Kiwi wondered if Miss Voila Arenas always began the class with this question. Several female students in the class had gotten pregnant and had to drop out of regular school; one slight young man had escaped a horrific home life, alluded to by the student in monotone; several admitted to having fallen into Loomis solution holes of drug use or unintelligent, repetitive crimes and crawled back out again; or they were ESL, new arrivals from Ecuador and Pakistan and Cuba. There were many older folks, too, older women especially. The oldest student, a woman with sparkling, hooded eyes, was wearing a bomber jacket worn to peach fuzz at the elbows and had brought a stack of old textbooks with her from her high school in Havana. She’d covered them in plastic. Kiwi disliked her immediately. How stupid could you get, carting all your Communist books to Loomis County? It wouldn’t occur to him until their fifth class together that his classmate’s stack was perhaps not so dissimilar from his own Field Notes and the soggy 1962 encyclopedias shelved in his bedroom at Swamplandia!

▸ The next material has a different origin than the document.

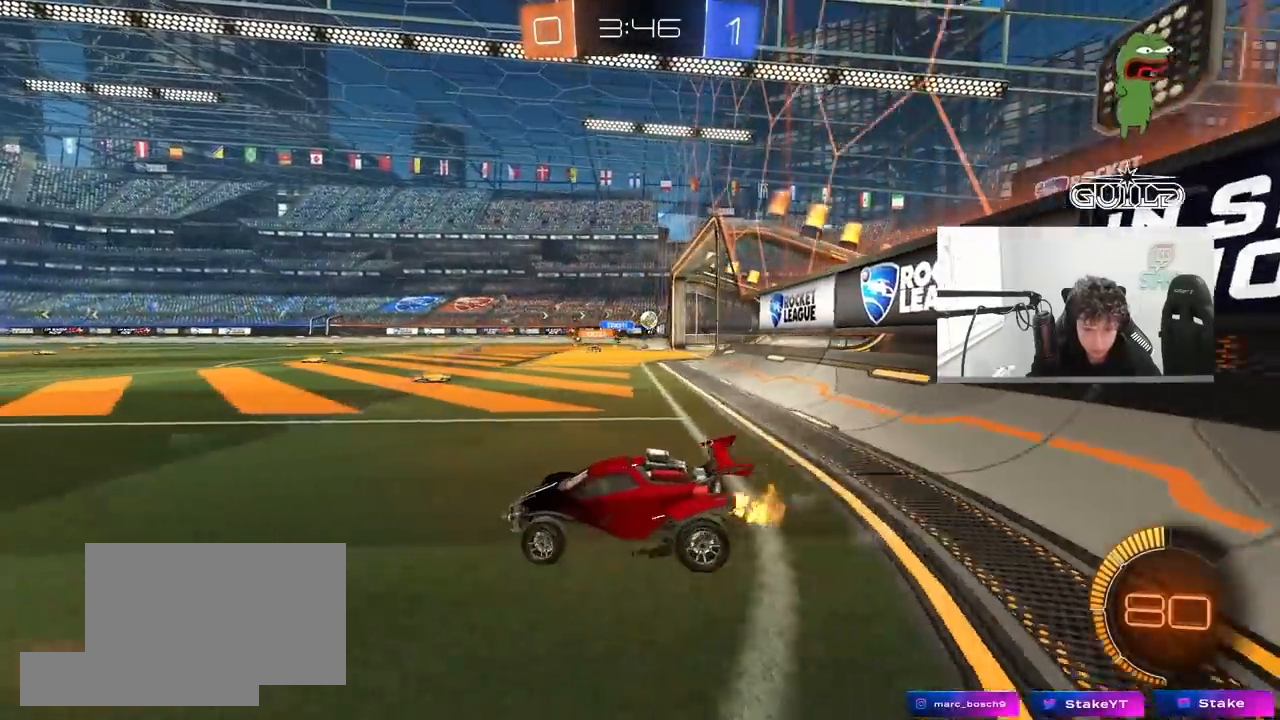
{"keys": ["d", "w"], "mouse": ["left"], "mouse_move": "still", "events": [[200, "mouse_left", "down"]]}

That first night Voila passed around a sheet. Diagnostic Test. Kiwi’s neck ached. He could hear the clock tick and the distancing breaths of the other thinkers, the way their cognition seemed to be happening down long, echoey corridors, somewhere impossibly remote. Words he hadn’t understood in the questions appeared again, in new orders, in the choice of answers. It was like an evil game of musical chairs. Names crowded into his brain, a drunken stadium of names, refusing to get quiet and organized.

Part I: True/False/Uncertain

“The fact that total revenue rose when half the crop was destroyed indicates that demand for coffee is inelastic …

“Substituting in the information about price and utility, we get …”

“Cross-multiplying for x, we get …”

“Five minutes,” said Voila, turning the page of a bodybuilding magazine called Bulk Up. A woman with an Arctic-white smile and scary bauxite skin grinned out at him from the cover. Skinny Voila was underlining something, her face pensive.

When Kiwi got stuck, which happened every third question, he would stare up at this grinning bodybuilder. He felt as puny, as desperate as he ever had during the Bigtree shows. In his sweaty fingers his pencil kept slipping; he’d already broken one. Kiwi had taken many tests on Swamplandia! his pencil moving at a steady clip in the evergreen light of his own kitchen; he couldn’t understand why his intelligence wouldn’t make a fist now, and pound reliably, like his heart.

He couldn’t remember the quadratic equation, or which one the rhombus was, or whether the perimeter of Griswald Wallace’s fence would be fifty-four meters or seventy-two, given the area of his outhouse and the volume of his well. Where the Christ did Griswald Wallace live, anyhow? Why did Griswald Wallace need a fence around his outhouse? Kiwi couldn’t make sense of the reading comprehension portion, either: some excerpt from a poem about a sick dog and blueberries. “What is the theme of the passage about Rochester the dog?” “What do the blueberries symbolize for the dog named Rochester?” Kiwi’s eyes were swimming. He began to bubble in indiscriminate letters.